(Stored data entries)
________________

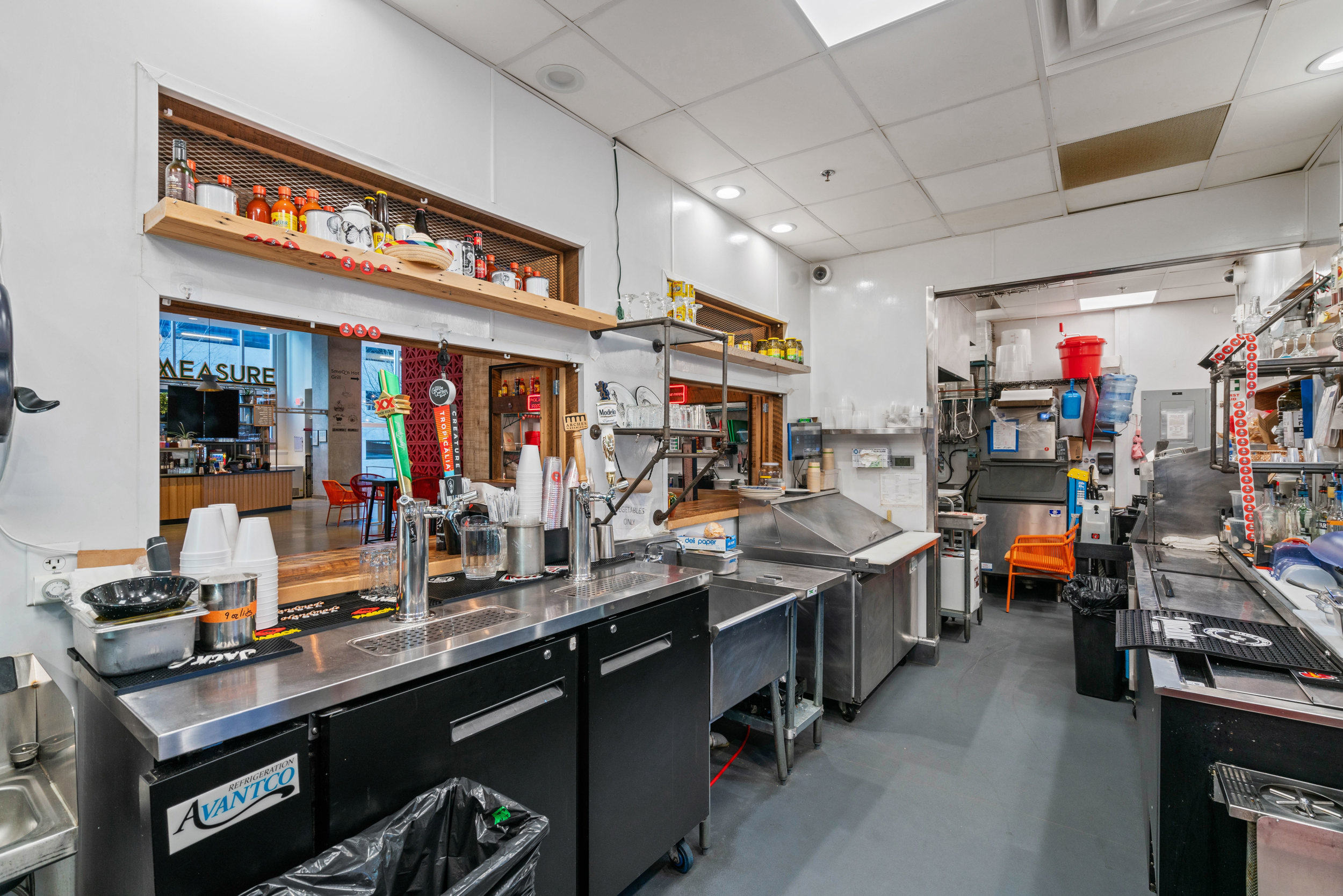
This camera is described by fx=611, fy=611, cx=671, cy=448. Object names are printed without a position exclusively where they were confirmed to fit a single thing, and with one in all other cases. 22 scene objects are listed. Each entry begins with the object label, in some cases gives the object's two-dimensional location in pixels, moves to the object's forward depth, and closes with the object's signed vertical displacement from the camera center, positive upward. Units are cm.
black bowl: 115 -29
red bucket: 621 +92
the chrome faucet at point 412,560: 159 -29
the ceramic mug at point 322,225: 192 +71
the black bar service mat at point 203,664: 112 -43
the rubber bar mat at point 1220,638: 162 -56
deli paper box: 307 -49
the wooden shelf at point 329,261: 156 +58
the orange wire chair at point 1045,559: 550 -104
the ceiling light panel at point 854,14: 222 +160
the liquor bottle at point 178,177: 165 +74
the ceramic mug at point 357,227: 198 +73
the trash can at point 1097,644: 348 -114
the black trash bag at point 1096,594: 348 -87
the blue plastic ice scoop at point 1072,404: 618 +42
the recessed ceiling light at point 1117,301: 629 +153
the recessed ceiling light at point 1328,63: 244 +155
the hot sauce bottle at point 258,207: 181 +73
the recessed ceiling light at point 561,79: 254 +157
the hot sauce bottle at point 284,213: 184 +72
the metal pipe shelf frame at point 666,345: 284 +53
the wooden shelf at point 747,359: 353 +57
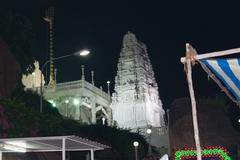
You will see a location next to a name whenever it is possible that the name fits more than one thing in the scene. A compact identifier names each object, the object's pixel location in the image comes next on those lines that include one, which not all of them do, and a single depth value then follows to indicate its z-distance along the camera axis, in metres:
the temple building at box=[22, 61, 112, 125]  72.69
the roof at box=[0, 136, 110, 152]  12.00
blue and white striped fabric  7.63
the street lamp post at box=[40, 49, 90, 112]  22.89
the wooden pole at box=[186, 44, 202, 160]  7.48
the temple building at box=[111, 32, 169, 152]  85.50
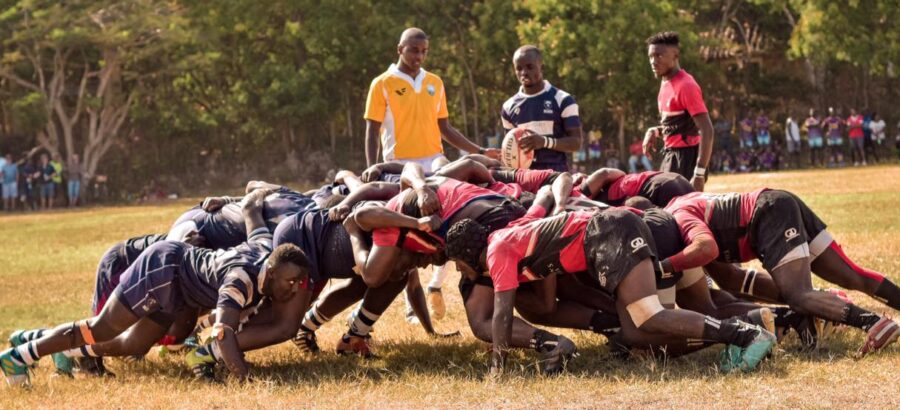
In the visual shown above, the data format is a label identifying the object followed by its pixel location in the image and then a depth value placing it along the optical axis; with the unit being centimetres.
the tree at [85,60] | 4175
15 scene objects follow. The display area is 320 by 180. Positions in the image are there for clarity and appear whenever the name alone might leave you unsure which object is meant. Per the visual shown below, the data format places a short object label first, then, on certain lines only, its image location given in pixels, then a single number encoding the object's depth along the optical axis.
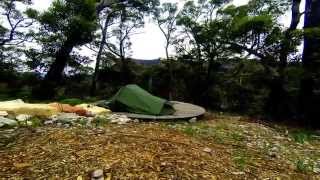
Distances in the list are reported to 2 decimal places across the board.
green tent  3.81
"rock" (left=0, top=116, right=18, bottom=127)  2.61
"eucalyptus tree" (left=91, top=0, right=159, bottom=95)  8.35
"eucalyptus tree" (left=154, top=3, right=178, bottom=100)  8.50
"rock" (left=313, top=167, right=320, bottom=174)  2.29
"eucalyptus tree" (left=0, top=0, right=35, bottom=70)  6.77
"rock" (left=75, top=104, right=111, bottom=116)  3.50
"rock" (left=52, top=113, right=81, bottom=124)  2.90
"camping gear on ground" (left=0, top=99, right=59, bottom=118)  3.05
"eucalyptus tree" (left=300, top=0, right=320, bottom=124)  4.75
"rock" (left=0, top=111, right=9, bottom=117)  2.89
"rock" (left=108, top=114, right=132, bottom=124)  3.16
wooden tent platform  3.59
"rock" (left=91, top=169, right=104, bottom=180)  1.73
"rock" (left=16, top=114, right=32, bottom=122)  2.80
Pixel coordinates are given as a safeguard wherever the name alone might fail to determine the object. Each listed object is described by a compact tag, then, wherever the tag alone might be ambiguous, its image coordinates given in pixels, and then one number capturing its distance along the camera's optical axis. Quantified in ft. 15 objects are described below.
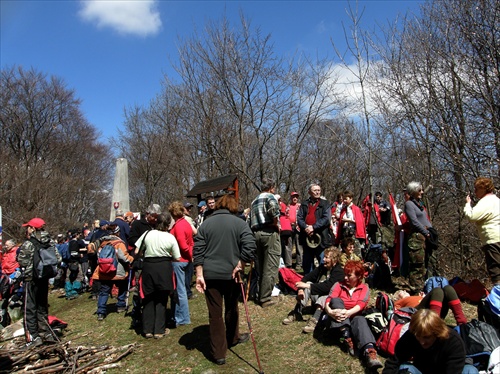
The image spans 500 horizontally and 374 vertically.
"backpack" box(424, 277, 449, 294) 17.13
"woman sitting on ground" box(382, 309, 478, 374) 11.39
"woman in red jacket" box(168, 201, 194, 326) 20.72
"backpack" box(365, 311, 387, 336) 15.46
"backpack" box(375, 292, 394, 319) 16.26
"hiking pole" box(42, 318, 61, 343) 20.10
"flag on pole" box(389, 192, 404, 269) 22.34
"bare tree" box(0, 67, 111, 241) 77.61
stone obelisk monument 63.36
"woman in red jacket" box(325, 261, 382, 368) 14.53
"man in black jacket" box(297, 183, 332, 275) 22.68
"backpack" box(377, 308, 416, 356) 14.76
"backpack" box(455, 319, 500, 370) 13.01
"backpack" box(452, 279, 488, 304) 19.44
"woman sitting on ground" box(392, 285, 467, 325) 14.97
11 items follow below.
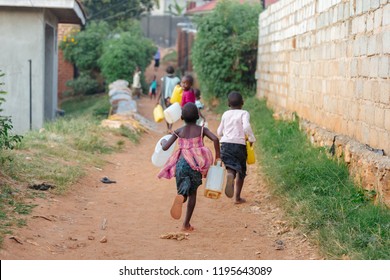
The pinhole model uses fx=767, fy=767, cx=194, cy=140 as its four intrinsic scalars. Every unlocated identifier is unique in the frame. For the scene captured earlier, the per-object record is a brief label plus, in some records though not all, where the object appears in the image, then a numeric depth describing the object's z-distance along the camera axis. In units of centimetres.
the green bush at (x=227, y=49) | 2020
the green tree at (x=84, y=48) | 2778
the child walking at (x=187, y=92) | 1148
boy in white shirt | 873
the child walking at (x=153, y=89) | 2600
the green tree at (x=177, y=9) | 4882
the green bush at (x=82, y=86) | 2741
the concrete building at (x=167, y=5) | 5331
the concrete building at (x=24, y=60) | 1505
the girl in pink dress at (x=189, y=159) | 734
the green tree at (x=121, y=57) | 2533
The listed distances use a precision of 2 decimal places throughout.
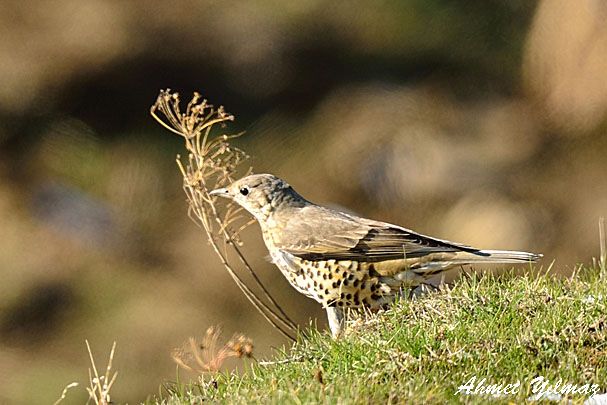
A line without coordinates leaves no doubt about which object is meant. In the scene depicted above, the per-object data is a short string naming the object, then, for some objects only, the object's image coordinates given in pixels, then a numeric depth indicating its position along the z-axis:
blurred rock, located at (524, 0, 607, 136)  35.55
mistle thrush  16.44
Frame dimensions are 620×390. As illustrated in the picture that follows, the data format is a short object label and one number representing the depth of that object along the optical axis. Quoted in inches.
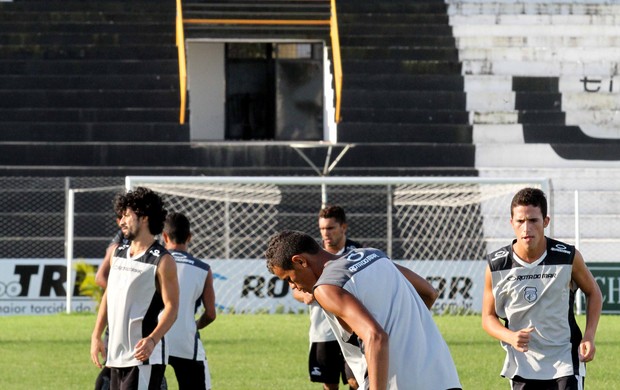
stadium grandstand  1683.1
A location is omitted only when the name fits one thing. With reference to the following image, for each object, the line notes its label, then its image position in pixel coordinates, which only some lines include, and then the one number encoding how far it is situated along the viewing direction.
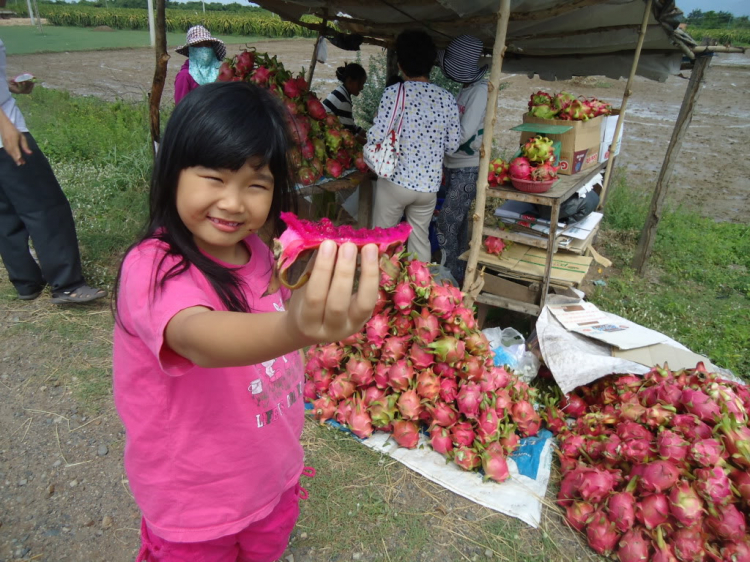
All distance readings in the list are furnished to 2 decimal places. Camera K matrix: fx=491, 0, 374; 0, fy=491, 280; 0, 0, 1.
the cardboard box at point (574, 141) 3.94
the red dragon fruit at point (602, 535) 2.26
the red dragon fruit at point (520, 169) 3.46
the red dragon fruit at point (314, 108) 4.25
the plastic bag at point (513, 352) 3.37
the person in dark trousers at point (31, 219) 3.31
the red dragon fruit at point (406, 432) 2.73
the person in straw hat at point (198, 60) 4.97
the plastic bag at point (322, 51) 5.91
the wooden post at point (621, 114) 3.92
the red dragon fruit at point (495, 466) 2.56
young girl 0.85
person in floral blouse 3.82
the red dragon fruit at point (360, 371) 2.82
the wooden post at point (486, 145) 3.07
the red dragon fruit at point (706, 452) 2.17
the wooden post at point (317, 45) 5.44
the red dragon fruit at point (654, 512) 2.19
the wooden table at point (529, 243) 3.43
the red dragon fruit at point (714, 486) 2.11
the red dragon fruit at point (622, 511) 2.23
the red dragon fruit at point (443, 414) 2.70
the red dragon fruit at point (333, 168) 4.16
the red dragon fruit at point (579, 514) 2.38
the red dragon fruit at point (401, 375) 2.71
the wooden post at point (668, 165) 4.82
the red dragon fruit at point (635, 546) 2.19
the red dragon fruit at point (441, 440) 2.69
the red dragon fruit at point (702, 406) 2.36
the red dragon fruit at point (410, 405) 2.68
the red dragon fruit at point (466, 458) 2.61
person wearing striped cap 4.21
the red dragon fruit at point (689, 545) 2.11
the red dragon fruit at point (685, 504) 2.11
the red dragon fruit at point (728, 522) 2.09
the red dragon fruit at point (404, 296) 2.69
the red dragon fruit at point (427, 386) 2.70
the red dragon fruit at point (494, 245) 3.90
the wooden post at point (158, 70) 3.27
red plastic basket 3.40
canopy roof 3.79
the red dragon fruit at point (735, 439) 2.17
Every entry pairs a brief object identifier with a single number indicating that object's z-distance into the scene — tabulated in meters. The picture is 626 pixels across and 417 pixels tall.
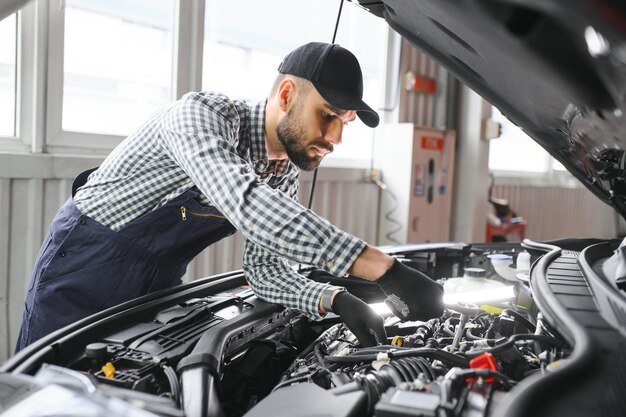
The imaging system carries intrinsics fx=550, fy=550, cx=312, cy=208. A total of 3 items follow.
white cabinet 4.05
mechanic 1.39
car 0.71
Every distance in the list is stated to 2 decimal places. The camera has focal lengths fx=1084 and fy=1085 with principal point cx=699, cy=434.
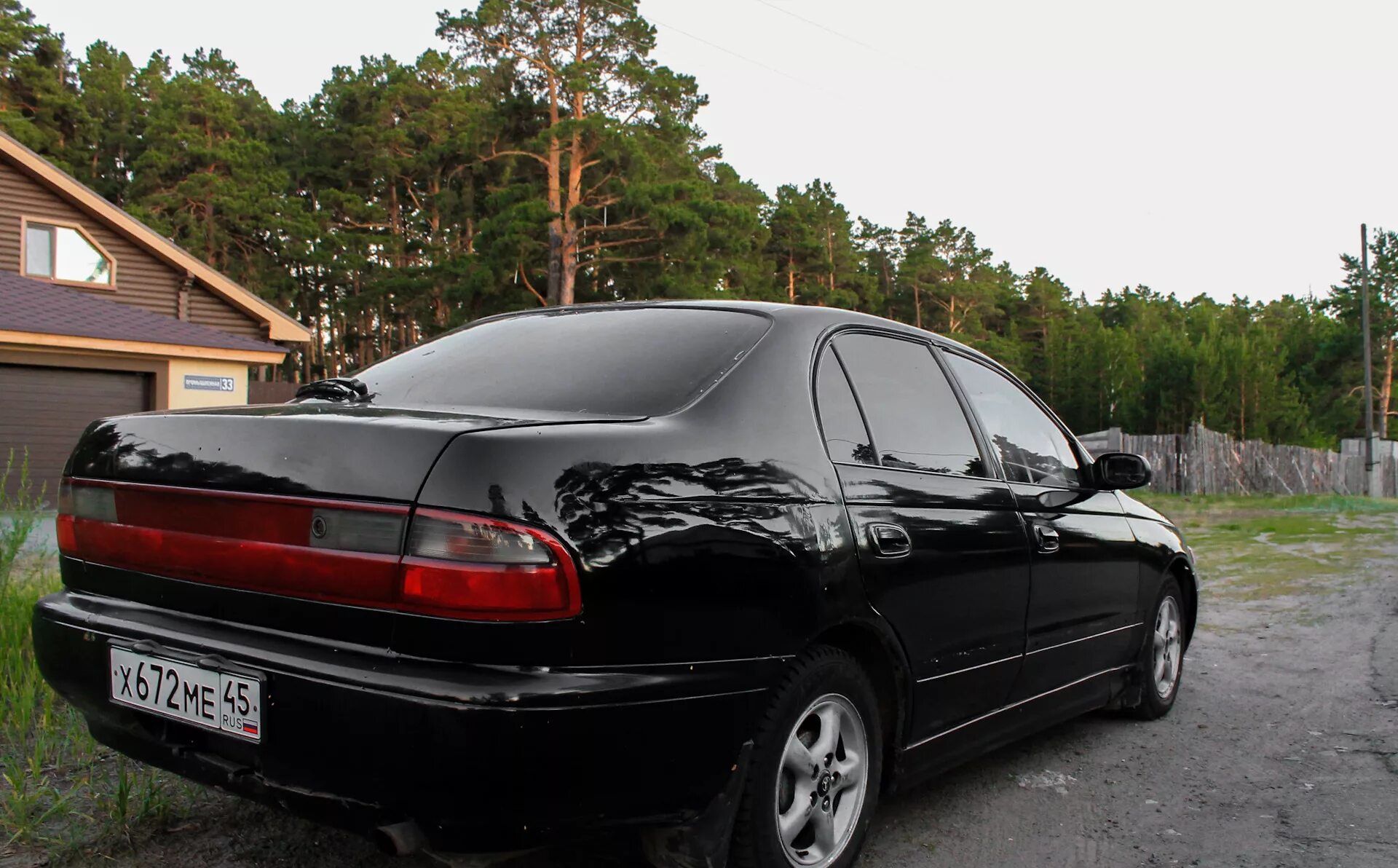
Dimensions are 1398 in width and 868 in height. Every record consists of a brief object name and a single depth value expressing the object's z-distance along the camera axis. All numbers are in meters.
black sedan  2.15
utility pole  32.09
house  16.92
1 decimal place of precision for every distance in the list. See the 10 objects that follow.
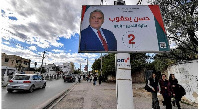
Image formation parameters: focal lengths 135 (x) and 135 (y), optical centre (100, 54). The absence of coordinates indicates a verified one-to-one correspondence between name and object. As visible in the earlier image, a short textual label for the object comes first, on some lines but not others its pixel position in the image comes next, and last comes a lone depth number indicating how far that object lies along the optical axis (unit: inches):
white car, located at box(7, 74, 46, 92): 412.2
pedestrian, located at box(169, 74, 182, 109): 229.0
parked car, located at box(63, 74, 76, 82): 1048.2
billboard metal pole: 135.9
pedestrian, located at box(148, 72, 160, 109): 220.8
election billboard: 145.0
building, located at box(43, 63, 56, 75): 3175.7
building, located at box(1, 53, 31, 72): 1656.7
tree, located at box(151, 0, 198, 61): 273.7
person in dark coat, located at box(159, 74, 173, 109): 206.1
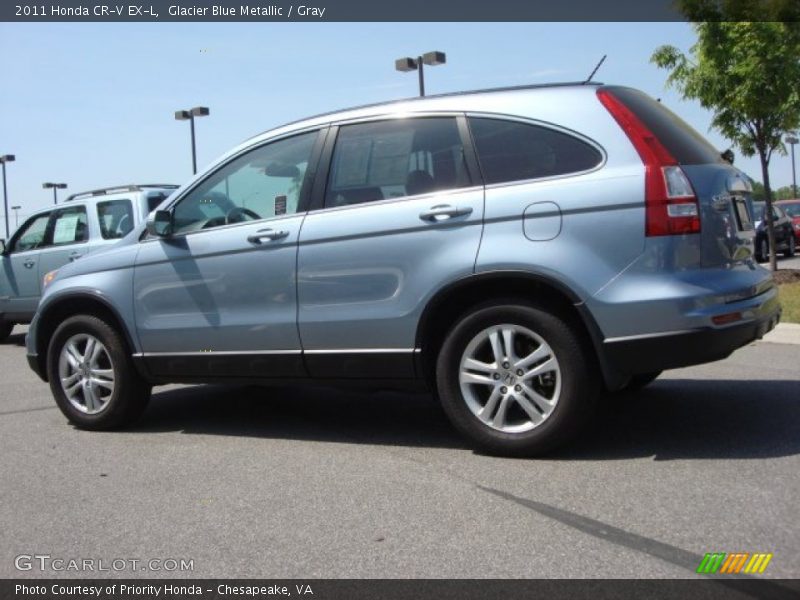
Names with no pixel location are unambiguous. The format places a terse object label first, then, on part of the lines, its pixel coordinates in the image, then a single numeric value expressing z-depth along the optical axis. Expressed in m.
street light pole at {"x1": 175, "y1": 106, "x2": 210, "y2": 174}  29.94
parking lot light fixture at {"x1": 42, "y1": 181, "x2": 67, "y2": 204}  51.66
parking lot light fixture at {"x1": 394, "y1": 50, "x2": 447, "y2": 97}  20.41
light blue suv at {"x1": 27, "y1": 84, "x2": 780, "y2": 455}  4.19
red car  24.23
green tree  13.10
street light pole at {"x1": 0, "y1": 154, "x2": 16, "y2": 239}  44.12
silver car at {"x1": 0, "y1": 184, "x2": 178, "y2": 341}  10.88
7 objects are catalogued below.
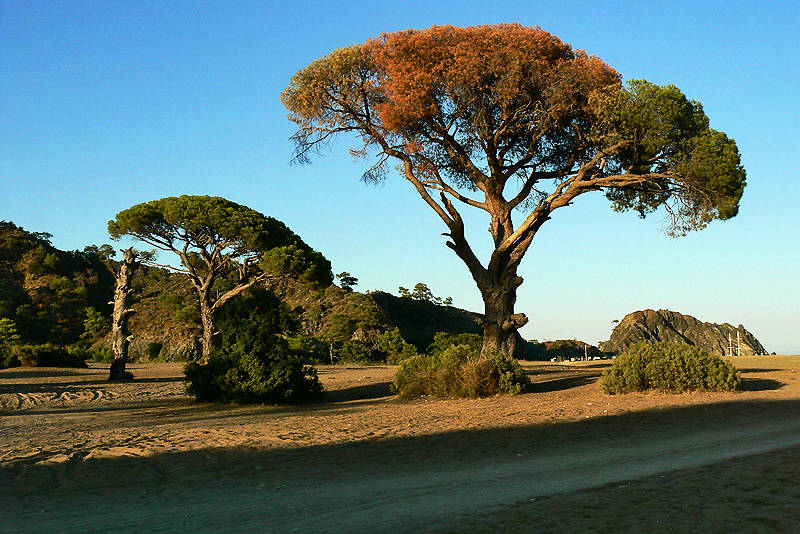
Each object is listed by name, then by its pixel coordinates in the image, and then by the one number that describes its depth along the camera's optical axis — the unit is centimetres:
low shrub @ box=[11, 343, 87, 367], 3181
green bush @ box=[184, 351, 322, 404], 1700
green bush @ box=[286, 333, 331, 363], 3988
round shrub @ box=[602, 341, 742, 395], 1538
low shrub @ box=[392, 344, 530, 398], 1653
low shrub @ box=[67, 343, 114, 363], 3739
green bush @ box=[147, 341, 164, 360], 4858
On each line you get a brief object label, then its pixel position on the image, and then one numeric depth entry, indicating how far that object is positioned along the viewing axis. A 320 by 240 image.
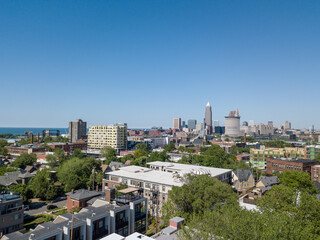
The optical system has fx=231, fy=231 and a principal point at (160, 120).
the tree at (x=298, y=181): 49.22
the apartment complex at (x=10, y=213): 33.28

________________

**Work to be completed**. Output the lines above between the one holding "young girl 0.85" and the one holding "the red dragon fruit at point (728, 522) 2.09", inclusive, with nothing before or after them.

**Exercise response**.
young girl 0.85
person in floral blouse 3.82
the red dragon fruit at point (360, 371) 2.82
the wooden post at point (486, 145) 3.07
the red dragon fruit at point (706, 452) 2.17
the wooden post at point (317, 45) 5.44
the red dragon fruit at point (654, 512) 2.19
the wooden table at point (529, 243) 3.43
the red dragon fruit at point (714, 486) 2.11
the red dragon fruit at point (622, 511) 2.23
the red dragon fruit at point (443, 414) 2.70
the red dragon fruit at point (333, 168) 4.16
the red dragon fruit at point (579, 514) 2.38
the red dragon fruit at point (401, 375) 2.71
the wooden post at point (668, 165) 4.82
the red dragon fruit at point (635, 546) 2.19
the red dragon fruit at point (441, 440) 2.69
the red dragon fruit at point (702, 406) 2.36
the red dragon fruit at point (410, 405) 2.68
the red dragon fruit at point (466, 458) 2.61
person wearing striped cap 4.21
the red dragon fruit at point (689, 545) 2.11
the red dragon fruit at point (685, 504) 2.11
the red dragon fruit at point (728, 522) 2.09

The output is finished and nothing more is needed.